The backward is evaluated as in linalg.svd_gesdd.SVDGESDD.backward() for real input matrix.

static forward(self, M, k, p=20, q=2, s=1, vnum=1)[source]
Parameters:
  • M (torch.Tensor) – real matrix

  • k (int) – desired rank

  • p (int) – oversampling rank. Total rank sampled k+p

  • q (int) – number of matrix-vector multiplications for power scheme

  • s (int) – re-orthogonalization

Returns:

approximate leading k left singular vectors U, singular values S, and right singular vectors V

Return type:

torch.Tensor, torch.Tensor, torch.Tensor

Performs approximate truncated SVD of real matrix M using randomized sampling as \(M=USV^T\). Based on the implementation in https://arxiv.org/abs/1502.05366

Symmetric Eigendecomposition

class linalg.eig_sym.SYMEIG(*args, **kwargs)[source]
static backward(self, dD, dU)[source]
Parameters:
  • dD (torch.Tensor) – gradient on D

  • dU (torch.Tensor) – gradient on U

Returns:

gradient

Return type:

torch.Tensor

Computes backward gradient for ED of symmetric matrix with regularization of \(F_{ij}=1/(D_i - D_j)\)

static forward(self, A, ad_decomp_reg)[source]
Parameters:

A (torch.Tensor) – square symmetric matrix

Returns:

eigenvalues values D, eigenvectors vectors U

Return type:

torch.Tensor, torch.Tensor

Computes symmetric decomposition \(M= UDU^\dagger\).

Partial diagonalization

class linalg.eig_arnoldi.SYMARNOLDI(*args, **kwargs)[source]
static backward(self, dD, dU)[source]

The backward is not implemented.

static forward(self, M, k)[source]
Parameters:
  • M (torch.tensor) – square symmetric matrix \(N \times N\)

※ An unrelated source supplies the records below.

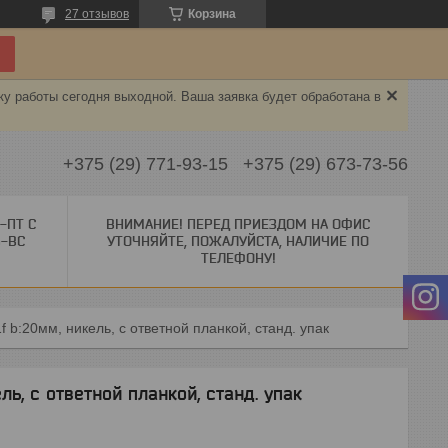
27 отзывов
Корзина
ку работы сегодня выходной. Ваша заявка будет обработана в
+375 (29) 771-93-15
+375 (29) 673-73-56
-ПТ С
ВНИМАНИЕ! ПЕРЕД ПРИЕЗДОМ НА ОФИС
Б-ВС
УТОЧНЯЙТЕ, ПОЖАЛУЙСТА, НАЛИЧИЕ ПО
ТЕЛЕФОНУ!
f b:20мм, никель, с ответной планкой, станд. упак
ль, с ответной планкой, станд. упак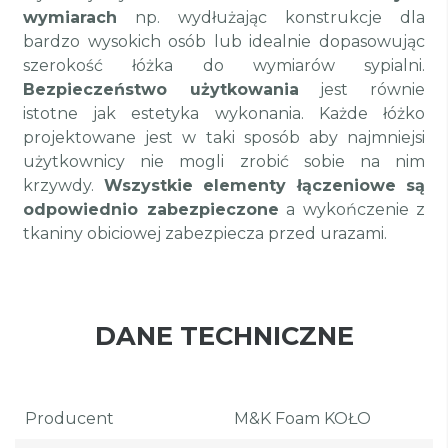
wymiarach
np. wydłużając konstrukcje dla
bardzo wysokich osób lub idealnie dopasowując
szerokość łóżka do wymiarów sypialni.
Bezpieczeństwo użytkowania
jest równie
istotne jak estetyka wykonania. Każde łóżko
projektowane jest w taki sposób aby najmniejsi
użytkownicy nie mogli zrobić sobie na nim
krzywdy.
Wszystkie elementy łączeniowe są
odpowiednio zabezpieczone
a wykończenie z
tkaniny obiciowej zabezpiecza przed urazami.
DANE TECHNICZNE
Producent
M&K Foam KOŁO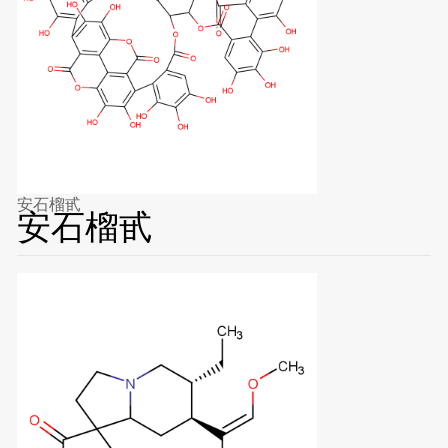
安石榴甙
安石榴甙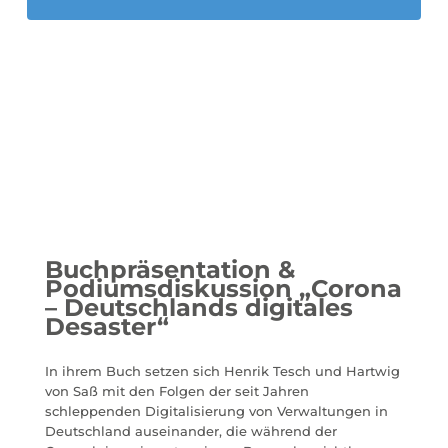
Buchpräsentation &
Podiumsdiskussion „Corona
– Deutschlands digitales
Desaster“
In ihrem Buch setzen sich Henrik Tesch und Hartwig
von Saß mit den Folgen der seit Jahren
schleppenden Digitalisierung von Verwaltungen in
Deutschland auseinander, die während der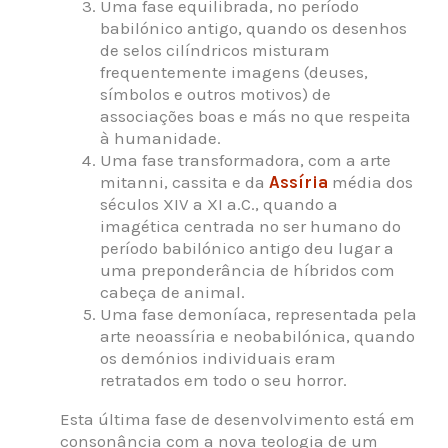
Uma fase equilibrada, no período
babilónico antigo, quando os desenhos
de selos cilíndricos misturam
frequentemente imagens (deuses,
símbolos e outros motivos) de
associações boas e más no que respeita
à humanidade.
Uma fase transformadora, com a arte
mitanni, cassita e da
Assíria
média dos
séculos XIV a XI a.C., quando a
imagética centrada no ser humano do
período babilónico antigo deu lugar a
uma preponderância de híbridos com
cabeça de animal.
Uma fase demoníaca, representada pela
arte neoassíria e neobabilónica, quando
os demónios individuais eram
retratados em todo o seu horror.
Esta última fase de desenvolvimento está em
consonância com a nova teologia de um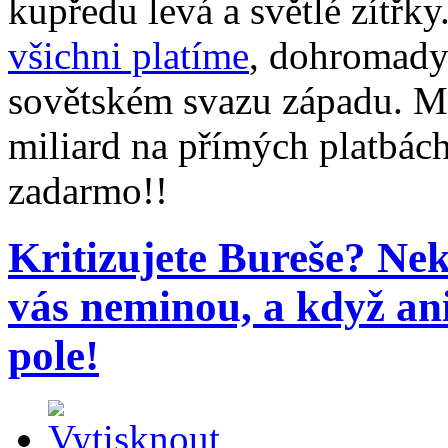
kupředu levá a světlé zítřk
všichni platíme
, dohromady
sovětském svazu západu. Mi
miliard na přímých platbác
zadarmo!!
Kritizujete Bureše? Ne
vás neminou, a když an
pole!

  • k (int) – desired rank (must be smaller than \(N\))

Returns:

eigenvalues D, leading k eigenvectors U

Return type:

torch.Tensor, torch.Tensor

Note: depends on scipy

Return leading k-eigenpairs of a matrix M, where M is symmetric \(M=M^\dagger\), by computing the symmetric decomposition \(M= UDU^\dagger\) up to rank k. Partial eigendecomposition is done through Arnoldi method.